What kind of lighting are you using?


----------



## Cory1990 (Jun 14, 2012)

Thanks, I'm thinking of making a video on it tonight I show grogan how bunched up it really is. The plant is called wild celery or eel grass. I think it looks cool and is a vary bright green. I can't wait till I get more plants. I still really want to find dwarf hair grass or Drarf baby tears for the foreground. I also want to find something with more color so it's not just all green. Iv been thinking of finding a bundle deal on plants


----------



## Cory1990 (Jun 14, 2012)

Iv got some overkill on my light but it's what works for me it's a coralife 96w light I'll add a picture in a few min.


----------



## Cory1990 (Jun 14, 2012)

This is the same one that I'm using on my planted tank. I took this one off my saltwater tank.

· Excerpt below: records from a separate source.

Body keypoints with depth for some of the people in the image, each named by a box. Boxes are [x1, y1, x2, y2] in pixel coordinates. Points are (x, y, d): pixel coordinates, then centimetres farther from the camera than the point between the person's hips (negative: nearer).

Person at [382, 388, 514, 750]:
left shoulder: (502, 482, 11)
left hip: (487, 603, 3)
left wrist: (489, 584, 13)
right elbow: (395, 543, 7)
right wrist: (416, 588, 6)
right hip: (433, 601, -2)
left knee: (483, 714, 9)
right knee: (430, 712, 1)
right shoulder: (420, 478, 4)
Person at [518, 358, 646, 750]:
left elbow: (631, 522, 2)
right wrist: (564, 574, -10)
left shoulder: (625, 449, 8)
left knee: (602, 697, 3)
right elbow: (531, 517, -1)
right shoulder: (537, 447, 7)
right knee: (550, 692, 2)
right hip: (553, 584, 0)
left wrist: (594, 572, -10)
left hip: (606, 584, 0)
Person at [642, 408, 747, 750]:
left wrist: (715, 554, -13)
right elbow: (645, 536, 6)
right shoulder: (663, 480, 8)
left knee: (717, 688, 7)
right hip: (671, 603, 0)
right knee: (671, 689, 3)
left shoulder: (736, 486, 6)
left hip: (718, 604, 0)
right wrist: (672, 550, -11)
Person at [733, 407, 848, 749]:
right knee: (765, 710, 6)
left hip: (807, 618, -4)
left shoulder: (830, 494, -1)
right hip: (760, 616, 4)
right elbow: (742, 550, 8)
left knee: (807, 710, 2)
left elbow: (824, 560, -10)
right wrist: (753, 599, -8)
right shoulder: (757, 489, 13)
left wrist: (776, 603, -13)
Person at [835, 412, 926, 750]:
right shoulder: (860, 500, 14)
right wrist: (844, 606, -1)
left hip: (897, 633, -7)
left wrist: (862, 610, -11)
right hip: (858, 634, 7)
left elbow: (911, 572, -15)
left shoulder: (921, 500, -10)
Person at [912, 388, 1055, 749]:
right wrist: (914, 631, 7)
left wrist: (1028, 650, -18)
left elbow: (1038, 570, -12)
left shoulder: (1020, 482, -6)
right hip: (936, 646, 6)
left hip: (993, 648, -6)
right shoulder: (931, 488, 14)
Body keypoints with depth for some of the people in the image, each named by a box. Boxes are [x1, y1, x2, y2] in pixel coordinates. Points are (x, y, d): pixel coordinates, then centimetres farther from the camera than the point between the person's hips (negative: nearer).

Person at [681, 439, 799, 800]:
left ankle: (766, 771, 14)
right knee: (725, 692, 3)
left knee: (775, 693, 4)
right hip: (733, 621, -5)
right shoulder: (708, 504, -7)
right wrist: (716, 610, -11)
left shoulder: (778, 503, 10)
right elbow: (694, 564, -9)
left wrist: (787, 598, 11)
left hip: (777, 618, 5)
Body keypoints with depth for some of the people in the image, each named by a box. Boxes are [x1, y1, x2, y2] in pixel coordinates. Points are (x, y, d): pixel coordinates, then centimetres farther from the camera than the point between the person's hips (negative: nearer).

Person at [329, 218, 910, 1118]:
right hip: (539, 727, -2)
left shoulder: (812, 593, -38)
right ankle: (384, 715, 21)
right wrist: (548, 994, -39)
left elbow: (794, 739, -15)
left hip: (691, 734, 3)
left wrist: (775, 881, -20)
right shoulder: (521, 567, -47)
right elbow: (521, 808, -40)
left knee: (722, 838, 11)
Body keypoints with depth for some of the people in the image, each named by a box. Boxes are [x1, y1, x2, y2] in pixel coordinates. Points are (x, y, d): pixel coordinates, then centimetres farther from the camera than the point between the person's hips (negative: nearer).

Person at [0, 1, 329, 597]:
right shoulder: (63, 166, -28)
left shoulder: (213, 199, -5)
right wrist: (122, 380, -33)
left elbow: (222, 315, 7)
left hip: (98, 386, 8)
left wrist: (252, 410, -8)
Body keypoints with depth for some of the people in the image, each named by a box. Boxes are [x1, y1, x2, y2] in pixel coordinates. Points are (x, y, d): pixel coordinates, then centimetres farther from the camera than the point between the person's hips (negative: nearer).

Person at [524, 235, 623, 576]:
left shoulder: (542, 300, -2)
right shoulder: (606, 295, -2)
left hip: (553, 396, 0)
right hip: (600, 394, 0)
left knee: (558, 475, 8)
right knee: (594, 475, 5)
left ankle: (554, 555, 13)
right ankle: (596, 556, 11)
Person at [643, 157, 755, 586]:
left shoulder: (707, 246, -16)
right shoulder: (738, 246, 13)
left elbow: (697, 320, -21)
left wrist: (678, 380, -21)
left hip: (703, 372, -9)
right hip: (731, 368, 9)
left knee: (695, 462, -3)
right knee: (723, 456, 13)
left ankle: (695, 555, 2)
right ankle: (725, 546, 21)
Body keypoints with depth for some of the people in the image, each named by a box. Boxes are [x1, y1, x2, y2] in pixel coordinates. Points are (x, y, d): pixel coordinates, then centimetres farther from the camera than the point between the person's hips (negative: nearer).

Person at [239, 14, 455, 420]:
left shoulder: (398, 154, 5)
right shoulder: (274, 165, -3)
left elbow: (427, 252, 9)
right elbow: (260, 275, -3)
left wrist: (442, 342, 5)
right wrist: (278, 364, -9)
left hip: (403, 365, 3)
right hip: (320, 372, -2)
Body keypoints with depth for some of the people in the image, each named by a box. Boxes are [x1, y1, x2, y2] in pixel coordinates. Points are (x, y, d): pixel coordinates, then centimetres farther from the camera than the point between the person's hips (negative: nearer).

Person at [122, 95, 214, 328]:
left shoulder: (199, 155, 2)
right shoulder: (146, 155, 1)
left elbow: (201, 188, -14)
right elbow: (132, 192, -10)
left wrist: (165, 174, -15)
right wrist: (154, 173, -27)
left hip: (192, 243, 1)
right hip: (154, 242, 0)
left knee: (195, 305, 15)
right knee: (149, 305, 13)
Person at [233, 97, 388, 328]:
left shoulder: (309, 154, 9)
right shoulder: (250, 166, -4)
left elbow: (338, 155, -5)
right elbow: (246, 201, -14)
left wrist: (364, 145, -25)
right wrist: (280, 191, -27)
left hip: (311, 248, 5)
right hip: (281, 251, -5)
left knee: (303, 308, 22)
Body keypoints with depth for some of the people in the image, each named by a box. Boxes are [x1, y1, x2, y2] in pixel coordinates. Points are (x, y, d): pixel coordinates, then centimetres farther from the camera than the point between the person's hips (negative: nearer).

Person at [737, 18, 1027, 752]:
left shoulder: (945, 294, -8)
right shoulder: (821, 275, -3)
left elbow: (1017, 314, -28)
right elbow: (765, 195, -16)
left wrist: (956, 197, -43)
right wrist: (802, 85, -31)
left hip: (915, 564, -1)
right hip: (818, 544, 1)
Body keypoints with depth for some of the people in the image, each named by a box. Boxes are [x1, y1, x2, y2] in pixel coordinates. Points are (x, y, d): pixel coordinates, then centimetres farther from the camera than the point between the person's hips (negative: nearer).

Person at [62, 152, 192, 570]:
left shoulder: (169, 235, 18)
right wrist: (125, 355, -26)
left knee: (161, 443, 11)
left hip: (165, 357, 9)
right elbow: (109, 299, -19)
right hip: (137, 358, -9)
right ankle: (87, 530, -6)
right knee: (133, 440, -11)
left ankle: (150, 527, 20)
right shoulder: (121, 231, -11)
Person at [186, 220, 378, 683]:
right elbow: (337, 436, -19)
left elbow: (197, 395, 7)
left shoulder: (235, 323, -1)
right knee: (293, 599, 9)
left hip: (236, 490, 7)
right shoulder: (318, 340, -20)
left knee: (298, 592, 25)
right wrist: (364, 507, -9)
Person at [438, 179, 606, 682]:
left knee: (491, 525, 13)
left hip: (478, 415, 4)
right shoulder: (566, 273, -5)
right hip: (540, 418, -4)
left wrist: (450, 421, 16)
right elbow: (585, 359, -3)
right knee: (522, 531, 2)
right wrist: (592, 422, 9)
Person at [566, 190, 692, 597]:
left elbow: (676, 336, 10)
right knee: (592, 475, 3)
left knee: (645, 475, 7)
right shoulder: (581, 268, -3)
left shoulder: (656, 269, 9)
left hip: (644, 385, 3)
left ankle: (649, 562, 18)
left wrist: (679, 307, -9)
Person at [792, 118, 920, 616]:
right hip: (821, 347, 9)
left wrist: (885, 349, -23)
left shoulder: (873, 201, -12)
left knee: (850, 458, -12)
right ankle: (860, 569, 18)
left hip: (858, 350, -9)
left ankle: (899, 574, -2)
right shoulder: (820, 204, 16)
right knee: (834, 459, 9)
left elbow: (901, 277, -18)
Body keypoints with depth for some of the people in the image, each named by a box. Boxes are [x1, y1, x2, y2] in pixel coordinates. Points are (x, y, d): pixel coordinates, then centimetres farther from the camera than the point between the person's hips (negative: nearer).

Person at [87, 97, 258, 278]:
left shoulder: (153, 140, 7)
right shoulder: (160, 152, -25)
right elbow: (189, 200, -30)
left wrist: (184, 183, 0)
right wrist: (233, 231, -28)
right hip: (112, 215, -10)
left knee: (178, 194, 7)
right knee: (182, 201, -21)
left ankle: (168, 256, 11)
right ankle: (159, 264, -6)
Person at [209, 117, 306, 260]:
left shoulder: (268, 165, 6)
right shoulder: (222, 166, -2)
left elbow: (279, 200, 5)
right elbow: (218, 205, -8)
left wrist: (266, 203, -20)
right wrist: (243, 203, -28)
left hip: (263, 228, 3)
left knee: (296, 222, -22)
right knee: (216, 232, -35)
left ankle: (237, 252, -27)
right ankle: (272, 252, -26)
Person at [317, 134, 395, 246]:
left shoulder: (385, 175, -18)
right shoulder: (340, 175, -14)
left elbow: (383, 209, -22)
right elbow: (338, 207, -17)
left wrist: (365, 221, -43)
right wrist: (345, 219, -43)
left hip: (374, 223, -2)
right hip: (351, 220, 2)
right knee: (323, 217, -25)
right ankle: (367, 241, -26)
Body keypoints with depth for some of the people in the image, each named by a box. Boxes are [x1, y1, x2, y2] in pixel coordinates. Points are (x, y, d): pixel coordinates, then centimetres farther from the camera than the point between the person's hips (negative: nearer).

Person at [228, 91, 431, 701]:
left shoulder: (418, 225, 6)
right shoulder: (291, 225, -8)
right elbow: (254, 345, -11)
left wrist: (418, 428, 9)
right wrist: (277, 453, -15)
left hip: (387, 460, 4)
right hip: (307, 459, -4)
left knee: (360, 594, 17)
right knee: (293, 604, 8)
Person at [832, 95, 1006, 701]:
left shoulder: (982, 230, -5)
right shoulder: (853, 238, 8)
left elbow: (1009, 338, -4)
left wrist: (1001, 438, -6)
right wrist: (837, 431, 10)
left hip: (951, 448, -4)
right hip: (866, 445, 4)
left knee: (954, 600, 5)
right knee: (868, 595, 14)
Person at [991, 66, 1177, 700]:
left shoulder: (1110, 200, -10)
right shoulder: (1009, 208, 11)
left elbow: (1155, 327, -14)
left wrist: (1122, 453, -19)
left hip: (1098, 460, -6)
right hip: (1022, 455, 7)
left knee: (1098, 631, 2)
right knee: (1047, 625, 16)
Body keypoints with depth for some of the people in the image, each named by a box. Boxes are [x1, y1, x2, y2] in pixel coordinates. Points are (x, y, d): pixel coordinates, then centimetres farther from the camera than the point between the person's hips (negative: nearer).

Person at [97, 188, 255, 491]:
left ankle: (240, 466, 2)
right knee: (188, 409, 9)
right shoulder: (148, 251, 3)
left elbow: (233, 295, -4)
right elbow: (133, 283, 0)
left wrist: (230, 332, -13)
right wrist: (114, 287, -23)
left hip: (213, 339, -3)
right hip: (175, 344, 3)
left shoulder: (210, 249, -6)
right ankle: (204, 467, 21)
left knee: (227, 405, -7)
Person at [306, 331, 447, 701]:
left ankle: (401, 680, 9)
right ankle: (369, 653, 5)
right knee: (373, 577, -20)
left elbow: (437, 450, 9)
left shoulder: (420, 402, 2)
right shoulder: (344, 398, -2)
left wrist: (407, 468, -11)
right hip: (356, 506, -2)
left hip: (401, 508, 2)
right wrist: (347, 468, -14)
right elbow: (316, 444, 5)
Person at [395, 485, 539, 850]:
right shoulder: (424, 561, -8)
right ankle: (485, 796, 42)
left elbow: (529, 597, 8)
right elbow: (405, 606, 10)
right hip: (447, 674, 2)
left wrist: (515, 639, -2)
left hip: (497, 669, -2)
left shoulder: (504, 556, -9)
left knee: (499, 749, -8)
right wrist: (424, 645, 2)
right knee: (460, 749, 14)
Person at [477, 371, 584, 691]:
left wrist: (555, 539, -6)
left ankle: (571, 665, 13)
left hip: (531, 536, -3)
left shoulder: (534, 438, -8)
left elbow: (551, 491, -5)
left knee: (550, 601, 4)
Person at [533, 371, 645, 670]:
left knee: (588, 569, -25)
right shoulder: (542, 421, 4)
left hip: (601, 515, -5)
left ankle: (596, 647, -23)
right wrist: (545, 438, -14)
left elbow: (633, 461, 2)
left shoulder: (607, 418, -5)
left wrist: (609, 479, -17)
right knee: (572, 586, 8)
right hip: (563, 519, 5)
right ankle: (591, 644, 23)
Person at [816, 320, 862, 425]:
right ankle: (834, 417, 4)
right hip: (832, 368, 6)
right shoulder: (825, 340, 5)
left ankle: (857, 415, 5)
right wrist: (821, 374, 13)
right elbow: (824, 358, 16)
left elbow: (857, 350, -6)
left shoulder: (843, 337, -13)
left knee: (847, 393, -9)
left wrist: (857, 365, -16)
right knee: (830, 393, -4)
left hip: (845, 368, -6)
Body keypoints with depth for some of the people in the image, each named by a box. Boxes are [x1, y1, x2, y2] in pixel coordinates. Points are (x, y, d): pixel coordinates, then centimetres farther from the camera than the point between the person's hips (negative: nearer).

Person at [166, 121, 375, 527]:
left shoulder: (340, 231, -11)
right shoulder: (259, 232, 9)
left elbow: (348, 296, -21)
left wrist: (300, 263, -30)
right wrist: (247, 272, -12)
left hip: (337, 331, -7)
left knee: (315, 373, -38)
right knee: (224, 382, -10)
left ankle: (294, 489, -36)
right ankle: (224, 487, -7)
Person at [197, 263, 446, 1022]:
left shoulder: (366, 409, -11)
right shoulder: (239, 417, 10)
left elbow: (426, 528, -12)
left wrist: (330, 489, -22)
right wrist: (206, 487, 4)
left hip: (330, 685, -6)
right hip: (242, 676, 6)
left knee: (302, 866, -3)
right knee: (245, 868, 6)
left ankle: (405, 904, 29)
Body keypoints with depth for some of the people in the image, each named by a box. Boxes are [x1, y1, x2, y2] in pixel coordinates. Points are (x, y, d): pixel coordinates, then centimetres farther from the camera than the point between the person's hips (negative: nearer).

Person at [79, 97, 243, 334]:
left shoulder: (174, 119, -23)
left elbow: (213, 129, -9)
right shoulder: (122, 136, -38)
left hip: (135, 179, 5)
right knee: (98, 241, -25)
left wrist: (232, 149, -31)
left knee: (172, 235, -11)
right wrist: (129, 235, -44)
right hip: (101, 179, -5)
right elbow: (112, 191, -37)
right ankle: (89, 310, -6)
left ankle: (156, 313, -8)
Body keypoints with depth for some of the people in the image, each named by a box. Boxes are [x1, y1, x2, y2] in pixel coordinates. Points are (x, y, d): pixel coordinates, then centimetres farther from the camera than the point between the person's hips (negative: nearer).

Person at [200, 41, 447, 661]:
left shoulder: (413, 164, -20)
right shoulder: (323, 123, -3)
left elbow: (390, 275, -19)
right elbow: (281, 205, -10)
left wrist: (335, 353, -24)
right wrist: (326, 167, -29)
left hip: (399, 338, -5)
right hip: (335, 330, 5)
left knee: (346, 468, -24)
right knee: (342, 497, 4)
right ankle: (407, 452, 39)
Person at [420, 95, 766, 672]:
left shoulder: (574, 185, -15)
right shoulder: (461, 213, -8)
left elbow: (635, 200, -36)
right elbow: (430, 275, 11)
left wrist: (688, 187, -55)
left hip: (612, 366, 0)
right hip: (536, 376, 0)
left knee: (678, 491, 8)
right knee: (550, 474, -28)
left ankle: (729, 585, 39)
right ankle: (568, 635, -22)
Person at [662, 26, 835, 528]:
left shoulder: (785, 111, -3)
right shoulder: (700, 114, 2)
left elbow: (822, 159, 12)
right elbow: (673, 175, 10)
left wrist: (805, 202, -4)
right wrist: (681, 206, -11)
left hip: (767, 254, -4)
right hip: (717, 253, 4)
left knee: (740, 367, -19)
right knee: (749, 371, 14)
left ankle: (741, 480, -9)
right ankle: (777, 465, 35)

That's the reason why it's full of salt


----------



## airickj (Jul 22, 2012)

Wow!, that is definitely overkill, what is it like 4 10k bulbs? Are you using actinic bulbs too?


----------



## Cory1990 (Jun 14, 2012)

It's one big bulb that's 96w 50/50 it's made to grow coral but I used it on this tank. I started everything from bulbs so it all adapts. and it's the only light I had good luck with.


----------



## BettaGuy (May 6, 2012)

Didn't you have a problem with that light in your planted aquarium though? I though it was killing one of your plants


----------



## Cory1990 (Jun 14, 2012)

I did with the other bulb, because one had a brand new bulb and one was a older bulb. I swapped the lights and since then iv had no problems. Now everything has real good growth and iv been having no problems. The other problem I had was with my t8 lights they killed off almost everything. I figure I just have super bad luck. And last night when I was talking about the plants uprooting themselves I must have jinxed myself because today two of them were floating. And that's when I run into problems because then they sit so close to the light and get burnt by it.


----------



## Charlie1 (Dec 31, 2011)

Cory1990 said:


> I like everything to over grow like crazy I think that looks the best for planted tanks, besides the Lilly's I always cut them because they grow like crazy iv never had a plant grow so fast. On the left and right side of the tank are all the bulbs. I'm also waiting to find dwarf hair grass to plant around the center of the tank but no fish stores around me ever have it ;(


Ha! Compared to my planted ten gallon tank, trust me, your plants look they are growing out of control.


----------



## Cory1990 (Jun 14, 2012)

Thanks I'm tried to succeed at the planted tank. So far so good iv got a lot more to learn before I get it perfect. 

Just for you grogan iv pushed everything back again



























I can't wait for the new seeds to grow and I'll have so much more space filled up.


----------